I know I can calculate MD5 signatures of strings by doing something like this:

input
|> :erlang.md5()
|> Base.encode16(case: :lower)

However, I’m wondering if there’s a good way to calculate file checksums. Reading the contents of a file into a string, e.g. input = File.read!(large_file), would not work well for large files. It looks like S3 does “part level checksums” by calculating the md5 hash on 16mb chunks of a file. I guess I’m hoping for something as straight-forward as PHP’s md5_file() function.

And just to clarify: yes, I know md5 hashes are not cryptographically secure and are not guaranteed to be unique.
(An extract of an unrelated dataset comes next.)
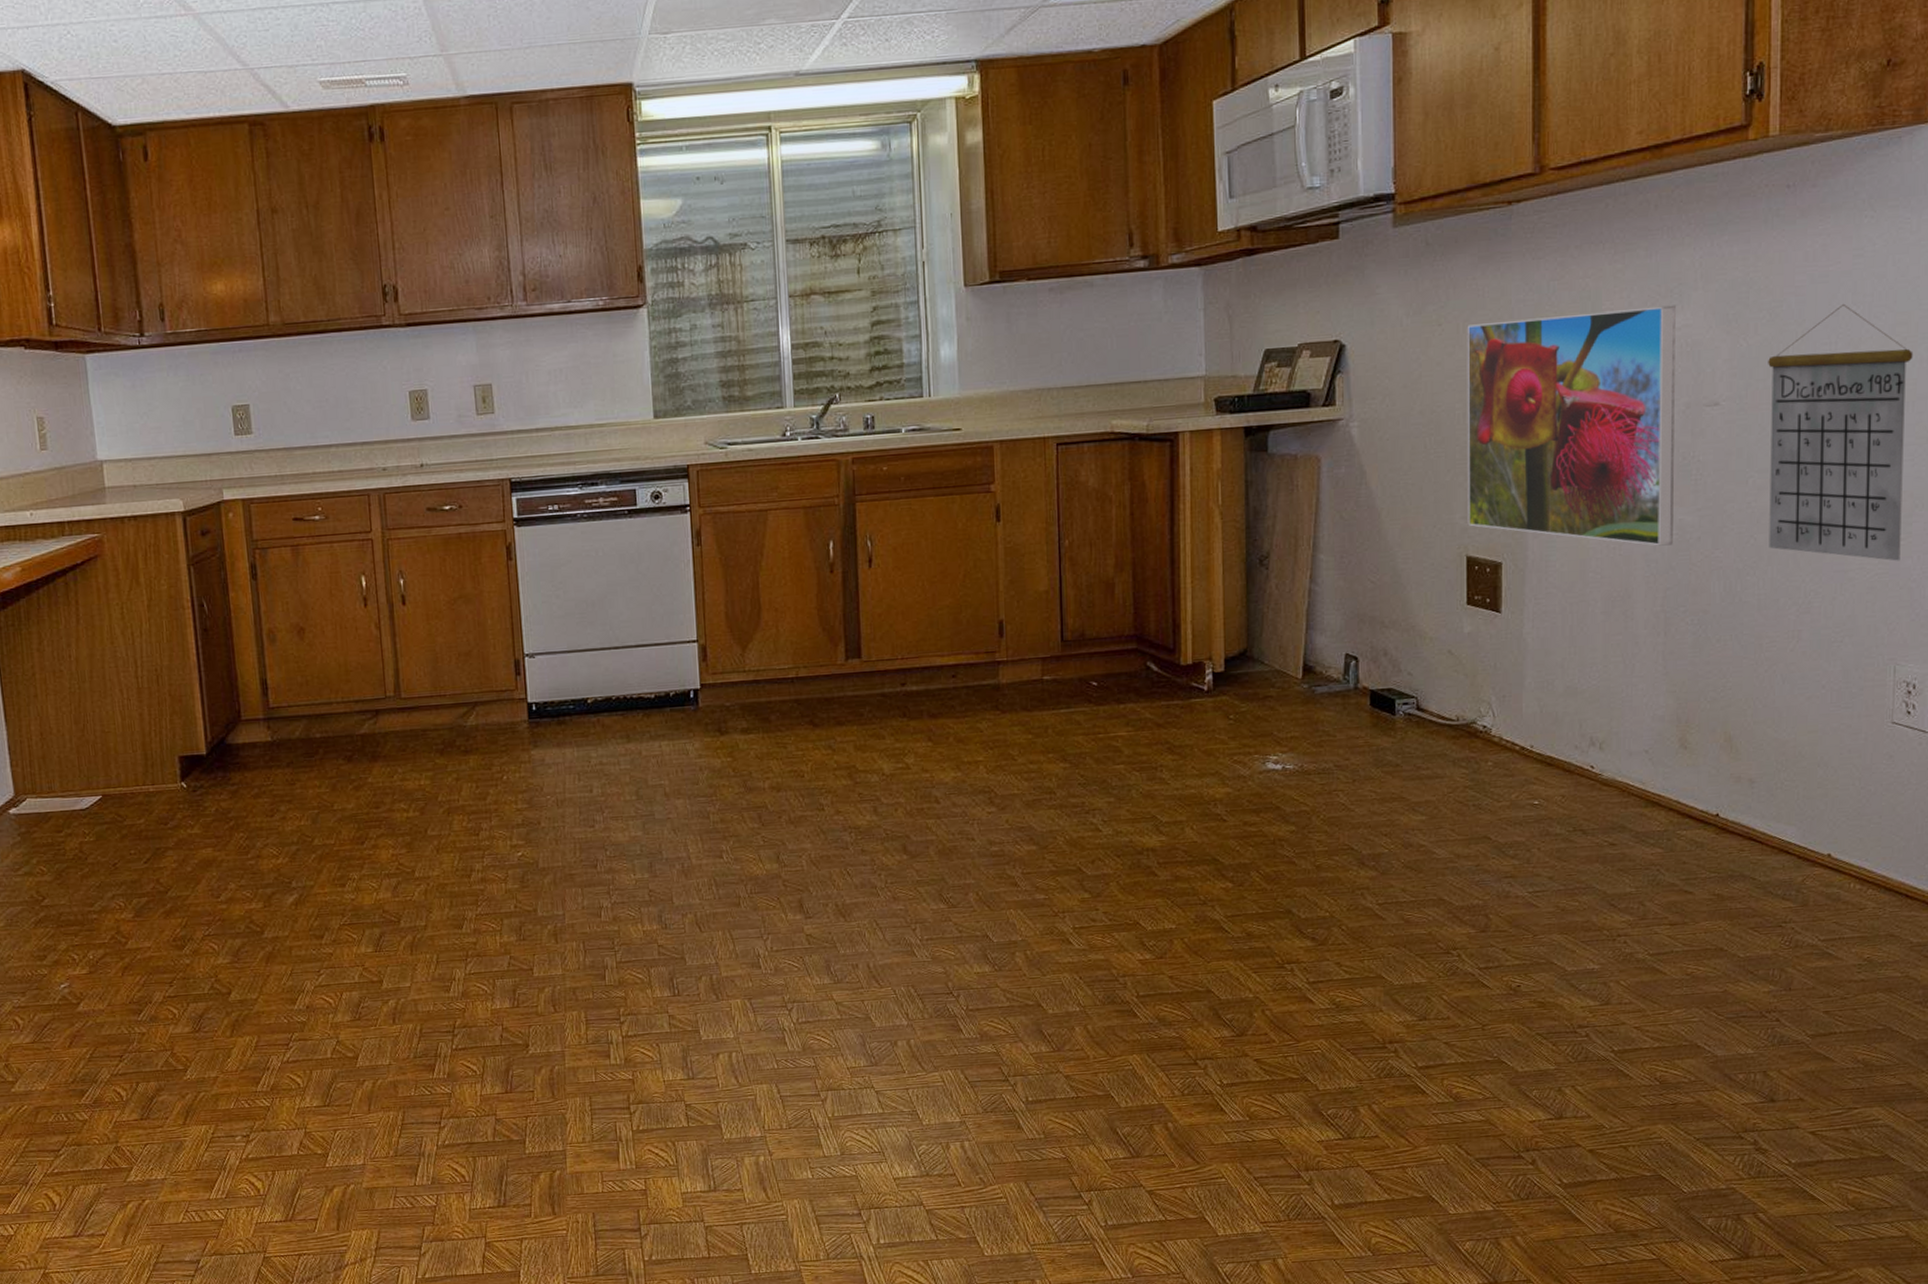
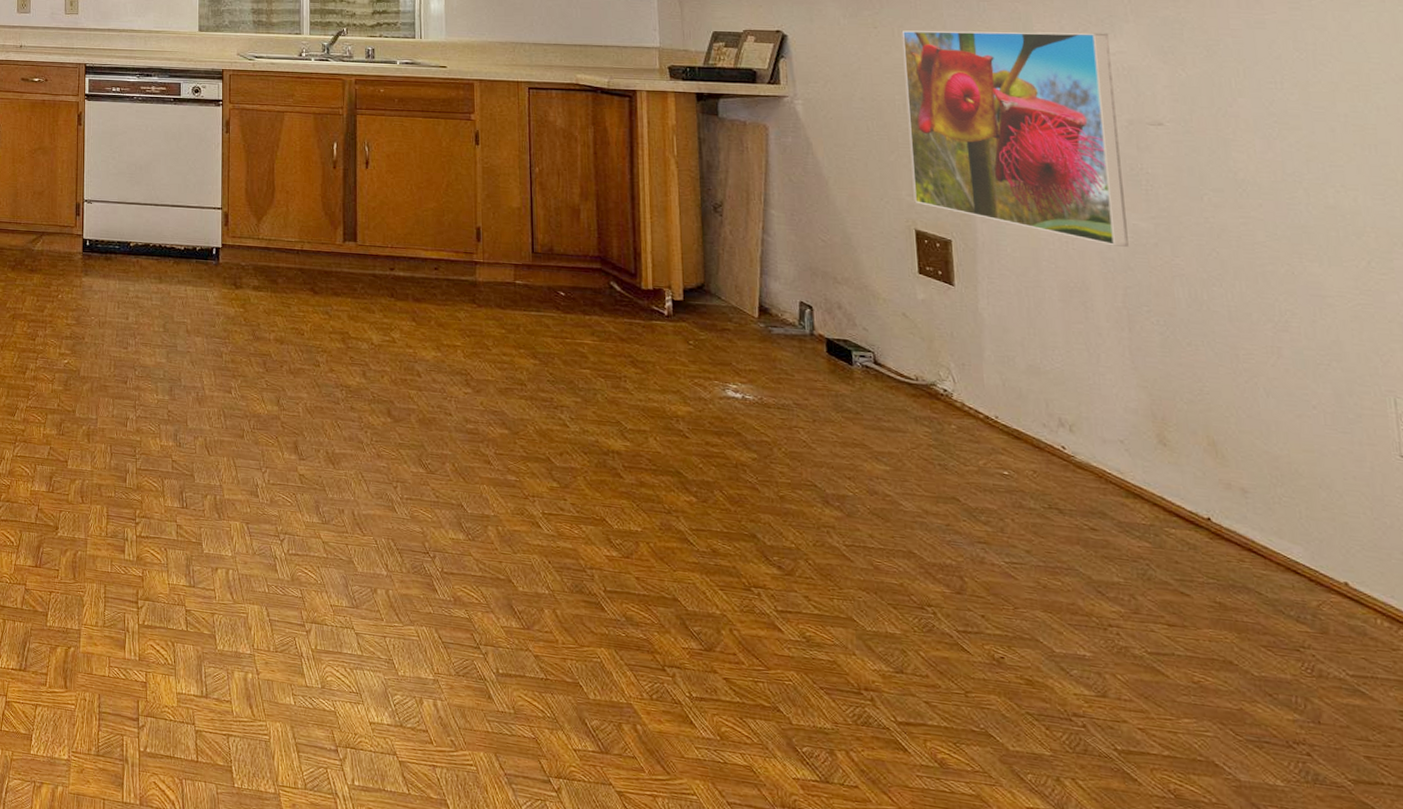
calendar: present [1768,303,1914,561] -> none [1210,49,1385,295]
For our use-cases, all these limitations are fine: we don’t need to ensure uniqueness, we just want an easy way to locate files that are likely duplicates, and the database storing this only allows 32 characters for a signature, so md5 seems to fit the bill nicely.

I’m not aware of any single function you can use like that PHP example, but I think using :crypto.hash_init/1 (docs) and its related funcs achieves what you need:

hash = :crypto.hash_init(:md5)

md5 =
  "data.txt"
  |> File.stream!([], 2048)
  |> Enum.reduce(hash, fn bytes, hash_state ->
    :crypto.hash_update(hash_state, bytes)
  end)
  |> :crypto.hash_final()
  |> Base.encode16()

IO.puts(md5)
5 Likes

Brilliant, thank you! I came across stream_hash | Hex which seems to implement your solution.